« Le ciel bas de mes souvenirs. »
« […] Et pourtant on ne revient pas impunément sur les traces de son enfance. De mon père, je garde certaines sensations que je n’oublierai jamais, certaines images gravées dans le ciel bas de mes souvenirs. Ses cheveux d’un blanc squelette. Sa carcasse osseuse. Sa démarche rigide qui faisait penser que quelque chose dans l’échine s’était irrémédiablement coincé. Il lui fallait compenser cette raideur dorsale par de larges mouvements de hanches. Je garde dans ma mémoire le souvenir d’un incident qui m’a hanté si souvent par la suite. J’étais dans un bus, sur le retour du lycée, au milieu du brouhaha des copains. Mon frère, que je voyais désormais de loin en loin, était exempté de cours ce jour-là parce qu’il était à l’hôpital pour des examens. Soudain j’ai aperçu mon père marcher le long de la mosquée qui descend sur la plus grande place de la ville. Et, j’ai eu honte de cet homme, de son pas de crabe, de sa démarche heurtée. De sa pauvreté aussi. Il marchait à pied alors que je l’aurai vu volontiers au volant d’une Peugeot – même cabossée. Il ramenait un sommier qui nous faisait défaut à la maison. Il le portait sur la tête, sans doute voulait-il économiser le prix d’un taxi en commun ? Le visage fermé, il marchait lentement. Il manquait à chaque pas de s’écrouler sur son sommier très léger mais très encombrant. Á mes côtés tonnaient les rires de mes camarades. Je ne suis pas descendu pour l’aider. J’ai détourné la tête de peur qu’un copain ne remarque ma gêne, ou pire encore, ne reconnaisse mon père. J’étais presque adulte et j’avais honte de lui. Je suis fils de cette honte et je resterais dans sa geôle jusqu’à la fin de mes jours. Les impressions qui vous façonnent le plus sûrement sont celles qui sont absorbées de bonne heure, inconsciemment. Comme si ce singe monstrueux qu’est la honte me rongeait les entrailles, m’amputait un membre ou me rendait orphelin de mon père. J’étais incapable de m’en accommoder, de faire mine de l’ignorer. Je sais que je vais la trimballer partout cette infamie macérant au creux de mes tripes. Je dois apprendre à vivre avec elle.

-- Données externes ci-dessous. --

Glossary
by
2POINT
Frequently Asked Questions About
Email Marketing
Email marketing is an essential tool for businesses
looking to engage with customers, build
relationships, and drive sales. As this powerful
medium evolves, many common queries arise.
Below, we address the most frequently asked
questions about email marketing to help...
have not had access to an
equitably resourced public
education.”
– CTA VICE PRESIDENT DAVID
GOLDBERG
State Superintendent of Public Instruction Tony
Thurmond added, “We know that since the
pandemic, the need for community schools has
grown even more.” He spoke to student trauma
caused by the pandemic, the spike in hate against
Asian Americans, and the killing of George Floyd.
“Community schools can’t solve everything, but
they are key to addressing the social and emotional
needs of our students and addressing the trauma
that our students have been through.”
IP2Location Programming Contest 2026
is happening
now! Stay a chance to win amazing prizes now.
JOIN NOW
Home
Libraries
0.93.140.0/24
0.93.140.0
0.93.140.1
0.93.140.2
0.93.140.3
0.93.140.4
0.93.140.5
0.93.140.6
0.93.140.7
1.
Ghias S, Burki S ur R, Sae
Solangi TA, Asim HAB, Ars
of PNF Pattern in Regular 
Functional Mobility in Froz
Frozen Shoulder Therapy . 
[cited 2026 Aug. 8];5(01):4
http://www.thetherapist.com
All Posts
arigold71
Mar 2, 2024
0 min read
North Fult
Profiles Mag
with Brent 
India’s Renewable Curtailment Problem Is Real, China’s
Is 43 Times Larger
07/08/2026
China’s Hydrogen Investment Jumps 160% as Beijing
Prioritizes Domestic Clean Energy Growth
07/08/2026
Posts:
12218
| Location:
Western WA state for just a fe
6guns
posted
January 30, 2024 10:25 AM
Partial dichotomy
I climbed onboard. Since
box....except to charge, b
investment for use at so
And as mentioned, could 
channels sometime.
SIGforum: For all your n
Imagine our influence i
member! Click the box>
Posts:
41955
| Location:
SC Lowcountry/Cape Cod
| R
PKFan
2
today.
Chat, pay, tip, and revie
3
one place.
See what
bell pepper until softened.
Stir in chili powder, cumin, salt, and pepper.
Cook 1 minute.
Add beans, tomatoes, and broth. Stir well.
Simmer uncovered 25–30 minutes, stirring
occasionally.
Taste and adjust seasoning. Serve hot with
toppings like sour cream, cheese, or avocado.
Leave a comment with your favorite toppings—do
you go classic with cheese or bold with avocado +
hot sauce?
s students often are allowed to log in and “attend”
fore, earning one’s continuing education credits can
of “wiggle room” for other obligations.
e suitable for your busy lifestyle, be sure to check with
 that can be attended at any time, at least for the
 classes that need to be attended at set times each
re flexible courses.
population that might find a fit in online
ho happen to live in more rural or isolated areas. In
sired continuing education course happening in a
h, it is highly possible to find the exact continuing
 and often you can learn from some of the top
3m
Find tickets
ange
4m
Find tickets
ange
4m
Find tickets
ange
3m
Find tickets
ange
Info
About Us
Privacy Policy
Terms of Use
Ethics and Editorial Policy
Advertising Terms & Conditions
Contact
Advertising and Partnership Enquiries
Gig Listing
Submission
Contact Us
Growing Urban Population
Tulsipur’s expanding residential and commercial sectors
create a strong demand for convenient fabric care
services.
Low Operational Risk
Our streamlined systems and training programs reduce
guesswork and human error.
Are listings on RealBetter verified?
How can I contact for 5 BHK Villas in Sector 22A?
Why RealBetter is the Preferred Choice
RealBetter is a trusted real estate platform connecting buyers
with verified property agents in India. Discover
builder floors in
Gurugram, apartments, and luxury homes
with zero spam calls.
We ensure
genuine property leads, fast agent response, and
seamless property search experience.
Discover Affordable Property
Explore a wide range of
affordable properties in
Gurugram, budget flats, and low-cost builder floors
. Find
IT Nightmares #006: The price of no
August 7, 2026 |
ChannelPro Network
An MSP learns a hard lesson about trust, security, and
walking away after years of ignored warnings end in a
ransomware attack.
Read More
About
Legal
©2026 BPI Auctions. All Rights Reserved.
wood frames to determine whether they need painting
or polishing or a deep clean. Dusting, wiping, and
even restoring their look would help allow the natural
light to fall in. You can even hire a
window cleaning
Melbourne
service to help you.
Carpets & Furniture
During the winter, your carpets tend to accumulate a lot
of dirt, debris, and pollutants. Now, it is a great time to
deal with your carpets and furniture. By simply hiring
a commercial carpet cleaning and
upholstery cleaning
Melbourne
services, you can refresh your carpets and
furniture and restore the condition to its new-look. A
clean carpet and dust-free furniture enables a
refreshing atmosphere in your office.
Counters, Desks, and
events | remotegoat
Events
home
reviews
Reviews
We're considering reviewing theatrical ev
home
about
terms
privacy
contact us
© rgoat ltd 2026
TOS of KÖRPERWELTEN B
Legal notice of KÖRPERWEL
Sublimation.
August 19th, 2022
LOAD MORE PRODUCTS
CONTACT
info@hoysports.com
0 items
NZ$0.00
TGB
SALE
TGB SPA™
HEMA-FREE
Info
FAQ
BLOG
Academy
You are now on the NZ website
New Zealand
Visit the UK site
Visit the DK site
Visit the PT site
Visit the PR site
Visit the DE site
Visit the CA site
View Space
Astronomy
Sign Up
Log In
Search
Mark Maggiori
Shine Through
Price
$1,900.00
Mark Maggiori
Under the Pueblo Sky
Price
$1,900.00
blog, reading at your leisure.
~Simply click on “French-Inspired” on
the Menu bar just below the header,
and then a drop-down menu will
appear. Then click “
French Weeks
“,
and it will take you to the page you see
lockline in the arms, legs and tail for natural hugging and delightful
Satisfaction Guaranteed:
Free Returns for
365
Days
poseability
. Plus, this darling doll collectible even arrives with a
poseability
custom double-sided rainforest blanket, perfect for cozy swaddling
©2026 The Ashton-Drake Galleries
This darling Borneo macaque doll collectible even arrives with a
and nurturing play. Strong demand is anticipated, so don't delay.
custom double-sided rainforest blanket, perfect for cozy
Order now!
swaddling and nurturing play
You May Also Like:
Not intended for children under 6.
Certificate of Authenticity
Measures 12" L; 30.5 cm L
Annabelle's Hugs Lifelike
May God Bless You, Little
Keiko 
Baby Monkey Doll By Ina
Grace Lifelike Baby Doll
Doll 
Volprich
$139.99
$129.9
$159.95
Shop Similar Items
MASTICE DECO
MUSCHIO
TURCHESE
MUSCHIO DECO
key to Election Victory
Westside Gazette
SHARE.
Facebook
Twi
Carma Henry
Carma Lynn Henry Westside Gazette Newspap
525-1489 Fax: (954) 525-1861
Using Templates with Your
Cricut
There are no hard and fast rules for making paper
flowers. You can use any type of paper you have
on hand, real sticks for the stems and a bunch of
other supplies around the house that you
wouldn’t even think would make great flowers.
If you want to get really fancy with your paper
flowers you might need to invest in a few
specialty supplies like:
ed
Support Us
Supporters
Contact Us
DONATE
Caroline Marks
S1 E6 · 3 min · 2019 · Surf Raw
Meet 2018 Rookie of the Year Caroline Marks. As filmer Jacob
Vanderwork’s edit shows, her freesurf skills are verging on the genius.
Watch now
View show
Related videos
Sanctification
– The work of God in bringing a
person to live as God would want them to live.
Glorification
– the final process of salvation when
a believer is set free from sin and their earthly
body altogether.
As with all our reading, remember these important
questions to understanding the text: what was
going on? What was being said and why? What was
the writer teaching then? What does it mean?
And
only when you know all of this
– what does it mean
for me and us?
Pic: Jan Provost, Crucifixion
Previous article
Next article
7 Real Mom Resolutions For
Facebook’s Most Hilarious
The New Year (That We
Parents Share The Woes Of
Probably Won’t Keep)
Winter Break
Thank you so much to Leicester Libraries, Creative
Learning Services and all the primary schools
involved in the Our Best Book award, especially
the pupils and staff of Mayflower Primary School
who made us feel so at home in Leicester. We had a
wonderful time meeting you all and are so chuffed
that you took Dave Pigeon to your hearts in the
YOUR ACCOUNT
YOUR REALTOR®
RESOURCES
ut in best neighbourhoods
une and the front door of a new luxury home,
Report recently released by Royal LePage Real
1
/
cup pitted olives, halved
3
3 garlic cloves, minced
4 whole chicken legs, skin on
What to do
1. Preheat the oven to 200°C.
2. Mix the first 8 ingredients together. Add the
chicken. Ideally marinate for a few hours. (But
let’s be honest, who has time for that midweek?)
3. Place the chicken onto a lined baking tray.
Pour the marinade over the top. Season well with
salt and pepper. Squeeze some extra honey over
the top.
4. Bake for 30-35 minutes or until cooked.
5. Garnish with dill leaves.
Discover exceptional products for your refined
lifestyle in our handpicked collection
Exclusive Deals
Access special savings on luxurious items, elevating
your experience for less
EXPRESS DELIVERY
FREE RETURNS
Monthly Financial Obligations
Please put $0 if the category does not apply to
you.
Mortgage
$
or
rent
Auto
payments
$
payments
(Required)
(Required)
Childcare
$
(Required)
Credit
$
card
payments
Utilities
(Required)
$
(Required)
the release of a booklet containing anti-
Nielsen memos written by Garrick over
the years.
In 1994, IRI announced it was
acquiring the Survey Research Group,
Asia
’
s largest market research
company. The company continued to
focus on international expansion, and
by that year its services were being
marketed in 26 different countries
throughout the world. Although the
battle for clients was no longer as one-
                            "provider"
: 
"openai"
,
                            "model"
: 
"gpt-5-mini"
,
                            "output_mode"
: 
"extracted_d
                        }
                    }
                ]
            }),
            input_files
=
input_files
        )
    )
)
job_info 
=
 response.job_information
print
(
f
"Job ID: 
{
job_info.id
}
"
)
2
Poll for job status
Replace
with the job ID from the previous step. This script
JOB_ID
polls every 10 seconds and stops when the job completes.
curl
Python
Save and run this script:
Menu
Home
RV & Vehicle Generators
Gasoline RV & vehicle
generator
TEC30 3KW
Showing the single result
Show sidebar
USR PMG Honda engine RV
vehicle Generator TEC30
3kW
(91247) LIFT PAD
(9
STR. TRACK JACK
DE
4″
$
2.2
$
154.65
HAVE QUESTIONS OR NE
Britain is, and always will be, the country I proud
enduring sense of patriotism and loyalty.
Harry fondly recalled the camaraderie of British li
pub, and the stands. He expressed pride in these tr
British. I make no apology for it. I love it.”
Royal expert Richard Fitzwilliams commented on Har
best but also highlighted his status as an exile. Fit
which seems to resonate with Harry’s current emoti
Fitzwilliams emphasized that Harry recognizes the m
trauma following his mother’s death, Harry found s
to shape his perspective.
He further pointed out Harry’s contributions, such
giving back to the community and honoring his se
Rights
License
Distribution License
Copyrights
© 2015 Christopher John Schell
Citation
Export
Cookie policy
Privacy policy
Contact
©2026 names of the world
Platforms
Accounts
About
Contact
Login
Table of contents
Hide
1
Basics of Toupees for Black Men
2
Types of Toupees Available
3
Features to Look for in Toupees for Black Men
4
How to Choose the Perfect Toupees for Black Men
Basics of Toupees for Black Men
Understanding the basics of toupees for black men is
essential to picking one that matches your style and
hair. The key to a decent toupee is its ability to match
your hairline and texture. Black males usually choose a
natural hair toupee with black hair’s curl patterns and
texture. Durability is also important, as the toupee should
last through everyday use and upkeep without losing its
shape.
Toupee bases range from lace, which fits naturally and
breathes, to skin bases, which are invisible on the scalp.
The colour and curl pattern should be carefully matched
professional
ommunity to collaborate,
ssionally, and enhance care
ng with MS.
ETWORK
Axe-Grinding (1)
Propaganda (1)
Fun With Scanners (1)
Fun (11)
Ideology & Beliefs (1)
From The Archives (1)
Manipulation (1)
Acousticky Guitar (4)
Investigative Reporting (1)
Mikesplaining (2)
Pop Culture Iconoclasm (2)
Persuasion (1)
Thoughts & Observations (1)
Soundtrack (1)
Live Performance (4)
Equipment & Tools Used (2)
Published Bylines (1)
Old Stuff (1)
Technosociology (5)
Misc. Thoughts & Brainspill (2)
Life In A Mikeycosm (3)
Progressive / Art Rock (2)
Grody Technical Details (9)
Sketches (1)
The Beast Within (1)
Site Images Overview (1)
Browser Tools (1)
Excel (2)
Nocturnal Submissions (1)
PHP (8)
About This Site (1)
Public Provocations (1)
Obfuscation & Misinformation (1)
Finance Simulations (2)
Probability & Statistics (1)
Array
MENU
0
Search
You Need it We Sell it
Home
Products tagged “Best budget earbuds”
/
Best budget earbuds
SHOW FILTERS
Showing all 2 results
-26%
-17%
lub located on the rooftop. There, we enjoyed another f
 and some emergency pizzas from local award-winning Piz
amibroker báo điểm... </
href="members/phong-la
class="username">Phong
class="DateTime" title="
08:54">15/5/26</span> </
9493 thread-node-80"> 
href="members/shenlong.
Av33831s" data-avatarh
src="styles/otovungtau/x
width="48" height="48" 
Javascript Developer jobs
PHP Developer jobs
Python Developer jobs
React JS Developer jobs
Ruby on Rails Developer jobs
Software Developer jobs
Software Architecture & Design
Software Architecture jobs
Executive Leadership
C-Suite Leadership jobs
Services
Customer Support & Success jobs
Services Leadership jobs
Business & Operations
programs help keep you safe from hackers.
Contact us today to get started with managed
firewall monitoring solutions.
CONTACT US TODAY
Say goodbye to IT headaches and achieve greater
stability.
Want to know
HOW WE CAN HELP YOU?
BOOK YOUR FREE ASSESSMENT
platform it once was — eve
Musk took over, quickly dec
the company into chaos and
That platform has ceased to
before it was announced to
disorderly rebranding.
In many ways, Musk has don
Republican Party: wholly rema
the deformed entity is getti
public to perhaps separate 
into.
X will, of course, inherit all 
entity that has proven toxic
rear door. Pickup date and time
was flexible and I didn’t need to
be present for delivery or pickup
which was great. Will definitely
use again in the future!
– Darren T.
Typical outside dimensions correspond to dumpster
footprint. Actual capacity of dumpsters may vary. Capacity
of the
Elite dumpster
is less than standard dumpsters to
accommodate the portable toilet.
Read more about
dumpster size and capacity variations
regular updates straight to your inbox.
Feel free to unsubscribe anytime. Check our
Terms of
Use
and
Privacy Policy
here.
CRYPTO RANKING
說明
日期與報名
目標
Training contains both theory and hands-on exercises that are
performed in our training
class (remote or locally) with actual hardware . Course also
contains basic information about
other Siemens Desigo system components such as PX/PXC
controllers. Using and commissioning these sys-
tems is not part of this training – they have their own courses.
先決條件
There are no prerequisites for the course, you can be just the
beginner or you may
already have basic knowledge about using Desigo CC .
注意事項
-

L’ai-je surmontée cette honte quinze ans plus tard ? J’en doute. Honte de ses haillons, de sa santé chancelante, de sa démarche déglinguée. Il est des hontes qu’on n’oublie jamais. Dans le vif du présent comme dans les volutes du passé, elles m’accompagnent partout. […] »
WABERI (Abdourahman A.), Passage des larmes. , 2009, Paris, aux éditions Jean-Claude Lattès, 250 pages, chapitre « L’odeur du père. », pages 113 ; 114 et 115.